++++ TEXT FOR ANALYSIS
I am trying to parse a server monitoring page which doesnt have any class name . The HTML file looks like this
<div style="float:left;margin-right:50px"><div>Server:VIP Owner</div><div>Server Role:ACTIVE</div><div>Server State:AVAILABLE</div><div>Network State:GY</div>
how do i parse this html content to a variable like
$Server VIP Owner
$Server_Role Active
$Server_State Available
Since there is no class name.. i am struggling to get this extracted.
$htmlcontent.ParsedHtml.getElementsByTagName('div') | ForEach-Object {
>> New-Variable -Name $_.className -Value $_.textContent
CodePudding user response:
While you are only showing us a very small part of the HTML, it is very likely there are more <div>
tags in there.
Without an id
property or anything else that uniquely identifies the div you are after, you can use a Where-Object
clause to find the part you are looking for.
++++++++
++++ EXERCISE DATA
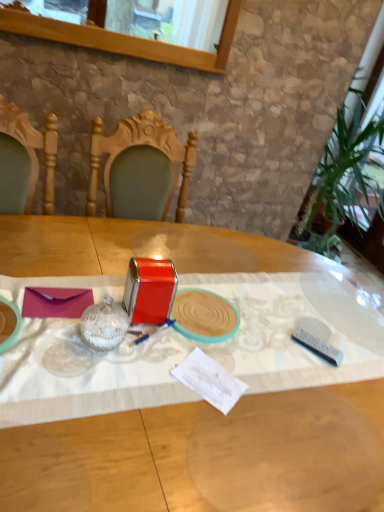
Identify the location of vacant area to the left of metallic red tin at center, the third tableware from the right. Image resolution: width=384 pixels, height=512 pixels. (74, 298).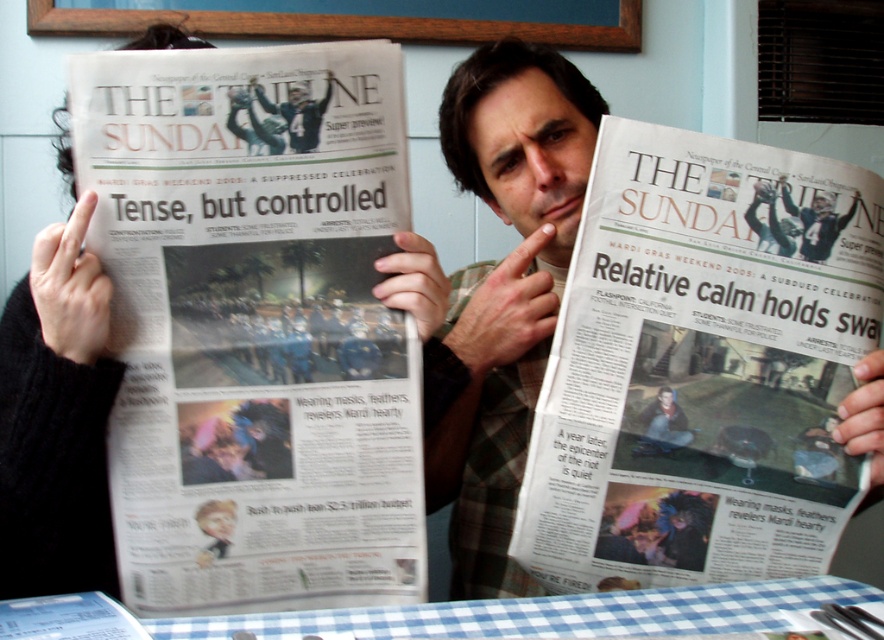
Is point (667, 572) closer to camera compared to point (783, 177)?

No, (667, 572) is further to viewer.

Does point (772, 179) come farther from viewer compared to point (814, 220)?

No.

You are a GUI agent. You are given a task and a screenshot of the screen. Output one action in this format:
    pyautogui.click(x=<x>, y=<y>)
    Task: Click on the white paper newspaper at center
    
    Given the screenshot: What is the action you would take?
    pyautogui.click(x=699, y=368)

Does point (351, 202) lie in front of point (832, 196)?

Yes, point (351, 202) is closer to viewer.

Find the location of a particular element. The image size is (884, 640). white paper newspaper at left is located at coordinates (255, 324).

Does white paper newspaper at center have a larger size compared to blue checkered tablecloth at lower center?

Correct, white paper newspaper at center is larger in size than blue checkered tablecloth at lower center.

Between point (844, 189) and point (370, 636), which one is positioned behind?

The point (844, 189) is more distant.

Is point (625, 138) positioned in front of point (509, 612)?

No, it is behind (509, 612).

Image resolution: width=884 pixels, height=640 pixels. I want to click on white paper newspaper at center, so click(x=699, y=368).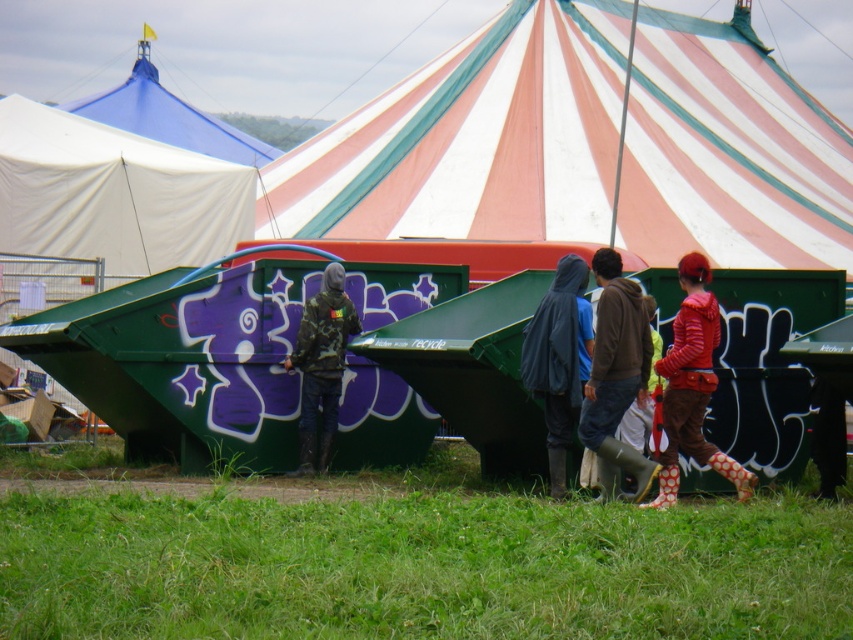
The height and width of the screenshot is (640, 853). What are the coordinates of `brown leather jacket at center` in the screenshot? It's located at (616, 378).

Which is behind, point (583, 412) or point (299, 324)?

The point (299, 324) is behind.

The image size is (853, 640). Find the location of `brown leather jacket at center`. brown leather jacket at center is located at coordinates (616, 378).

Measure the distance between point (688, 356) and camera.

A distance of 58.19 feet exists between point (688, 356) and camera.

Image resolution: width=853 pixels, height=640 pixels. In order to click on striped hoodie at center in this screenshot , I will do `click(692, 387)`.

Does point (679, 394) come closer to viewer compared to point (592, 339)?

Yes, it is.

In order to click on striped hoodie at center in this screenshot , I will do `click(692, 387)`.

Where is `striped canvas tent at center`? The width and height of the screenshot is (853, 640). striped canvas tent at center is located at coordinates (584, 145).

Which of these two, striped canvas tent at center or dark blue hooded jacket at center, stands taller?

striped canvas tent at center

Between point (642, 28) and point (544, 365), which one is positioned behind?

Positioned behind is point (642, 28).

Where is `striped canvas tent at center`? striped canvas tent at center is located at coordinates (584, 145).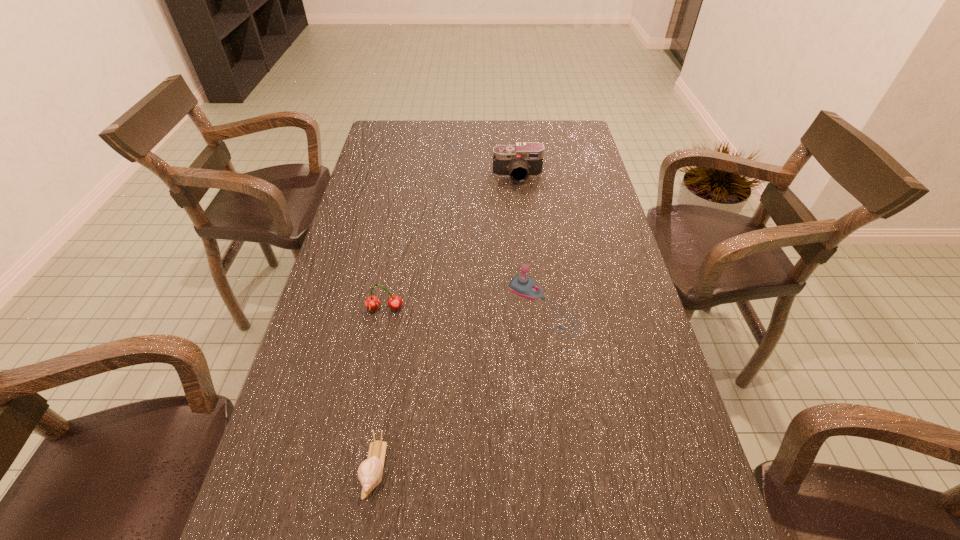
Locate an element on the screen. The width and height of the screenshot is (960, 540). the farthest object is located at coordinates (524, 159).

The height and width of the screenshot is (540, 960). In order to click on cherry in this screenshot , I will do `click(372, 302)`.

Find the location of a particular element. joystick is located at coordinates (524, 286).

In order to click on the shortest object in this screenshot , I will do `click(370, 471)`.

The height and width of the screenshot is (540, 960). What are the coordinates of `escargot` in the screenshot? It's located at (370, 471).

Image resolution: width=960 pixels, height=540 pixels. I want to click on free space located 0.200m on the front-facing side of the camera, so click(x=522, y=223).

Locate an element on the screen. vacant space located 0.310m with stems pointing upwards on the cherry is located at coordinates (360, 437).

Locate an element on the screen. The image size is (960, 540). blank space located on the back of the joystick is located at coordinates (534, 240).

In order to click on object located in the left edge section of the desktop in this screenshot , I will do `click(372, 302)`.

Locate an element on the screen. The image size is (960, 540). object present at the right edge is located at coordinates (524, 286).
++++++++
++++ EXERCISE DATA
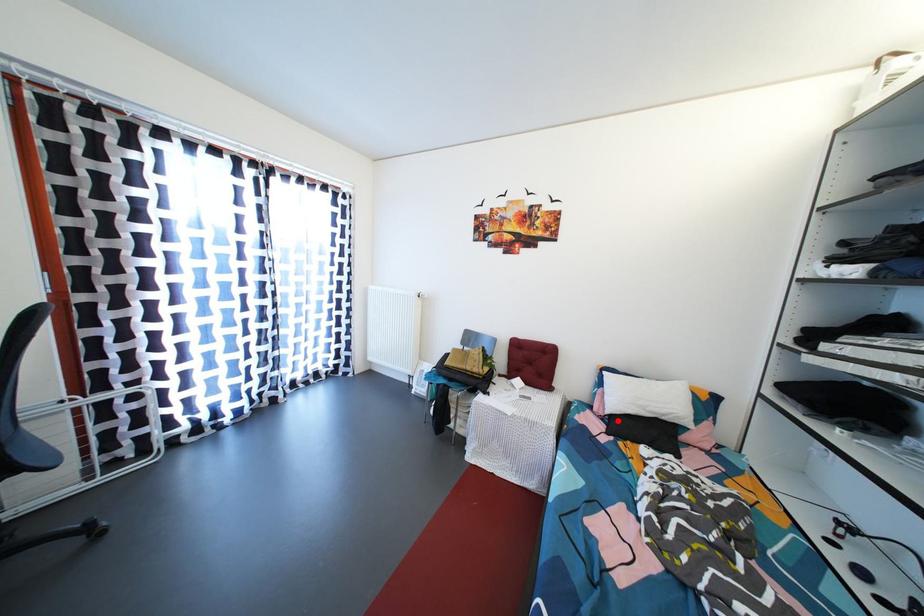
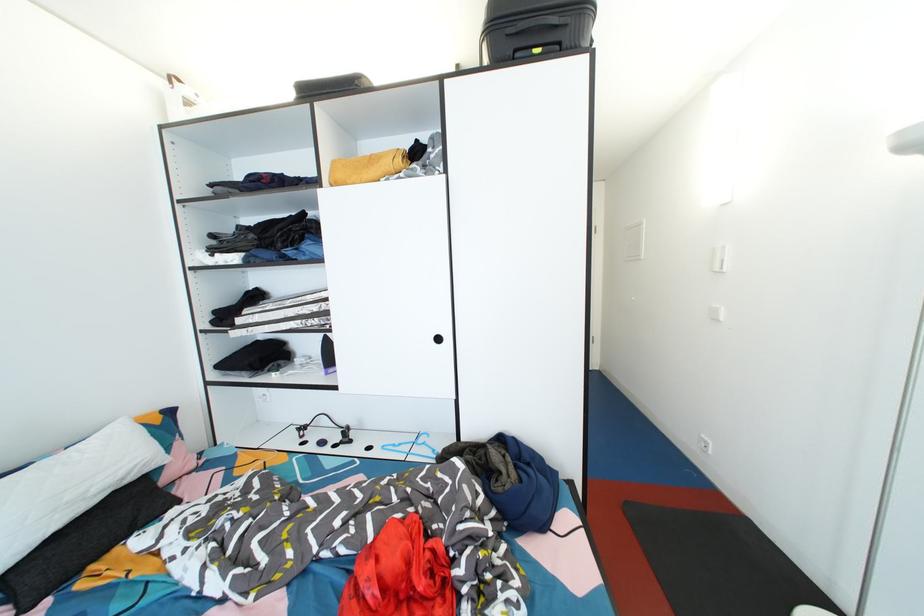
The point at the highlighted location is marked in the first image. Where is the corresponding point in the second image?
++++++++
++++ EXERCISE DATA
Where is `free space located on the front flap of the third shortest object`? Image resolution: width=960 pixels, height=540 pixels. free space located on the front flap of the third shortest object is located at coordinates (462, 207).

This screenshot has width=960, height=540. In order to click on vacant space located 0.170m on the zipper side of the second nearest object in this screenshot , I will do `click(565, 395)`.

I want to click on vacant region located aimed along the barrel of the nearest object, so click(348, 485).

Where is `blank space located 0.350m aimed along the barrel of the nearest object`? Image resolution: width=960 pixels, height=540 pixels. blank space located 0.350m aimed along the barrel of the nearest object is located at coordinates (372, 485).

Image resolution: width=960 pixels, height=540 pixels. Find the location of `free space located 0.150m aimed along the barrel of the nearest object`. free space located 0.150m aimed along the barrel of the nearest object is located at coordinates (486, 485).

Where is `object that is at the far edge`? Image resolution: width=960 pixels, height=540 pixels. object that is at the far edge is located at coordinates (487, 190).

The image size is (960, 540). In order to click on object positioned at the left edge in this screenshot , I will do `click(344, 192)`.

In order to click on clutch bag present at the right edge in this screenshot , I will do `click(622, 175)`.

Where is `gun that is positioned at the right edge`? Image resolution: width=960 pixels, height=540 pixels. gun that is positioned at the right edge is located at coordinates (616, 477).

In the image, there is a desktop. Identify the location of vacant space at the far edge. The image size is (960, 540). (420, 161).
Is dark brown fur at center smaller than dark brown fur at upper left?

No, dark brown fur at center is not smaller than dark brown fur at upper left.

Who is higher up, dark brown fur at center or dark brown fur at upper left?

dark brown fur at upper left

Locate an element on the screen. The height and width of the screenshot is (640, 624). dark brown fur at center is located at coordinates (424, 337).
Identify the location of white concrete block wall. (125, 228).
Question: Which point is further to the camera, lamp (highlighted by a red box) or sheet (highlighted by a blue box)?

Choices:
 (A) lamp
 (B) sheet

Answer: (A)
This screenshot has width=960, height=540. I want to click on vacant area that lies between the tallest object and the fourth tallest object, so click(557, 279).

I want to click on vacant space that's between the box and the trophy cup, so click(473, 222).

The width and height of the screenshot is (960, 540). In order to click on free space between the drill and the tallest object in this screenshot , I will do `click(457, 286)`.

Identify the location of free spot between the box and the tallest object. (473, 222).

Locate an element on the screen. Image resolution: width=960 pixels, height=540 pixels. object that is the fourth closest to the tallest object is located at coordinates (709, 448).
++++++++
§ TASKS TO PERFORM:
a) Answer these questions about the HTML parsing thread, one per line:
(i) What does the server monitoring page lack, according to the person asking?
(ii) What value does the HTML give for Network State?
(iii) Which clause does the reply suggest for finding the needed part?
b) Pick up the thread on parsing the server monitoring HTML after its last sentence and continue the reply in the same style.
The material above comes from a separate source.

§ SOLVED PROBLEMS:
a)
(i) A class name.
(ii) GY.
(iii) A Where-Object clause.

b)
Try
$div = ($htmlcontent.ParsedHtml.getElementsByTagName('div') | Where-Object { $_.InnerHTML -like '<div>Server Name:*' }).outerText
# if you're on PowerShell version < 7.1, you need to replace the (first) colons into equal signs
$result = $div -replace '(?<!:.*):', '=' | ConvertFrom-StringData
# for PowerShell 7.1, you can use the `-Delimiter` parameter
#$result = $div | ConvertFrom-StringData -Delimiter ':'
The result is a Hashtable like this:
Name Value
---- -----
Server Name VIP Owner
Server State AVAILABLE
Server Role ACTIVE
Network State GY
Of course, if there are more of these in the report, you'll have to loop over divs with something like this:
$result = ($htmlcontent.ParsedHtml.getElementsByTagName('div') | Where-Object { $_.InnerHTML -like '<div>Server Name:*' }) | Foreach-Object {
$_.outerText -replace '(?<!:.*):', '=' | ConvertFrom-StringData
}
Ok, so the original question did not show what we are dealing with..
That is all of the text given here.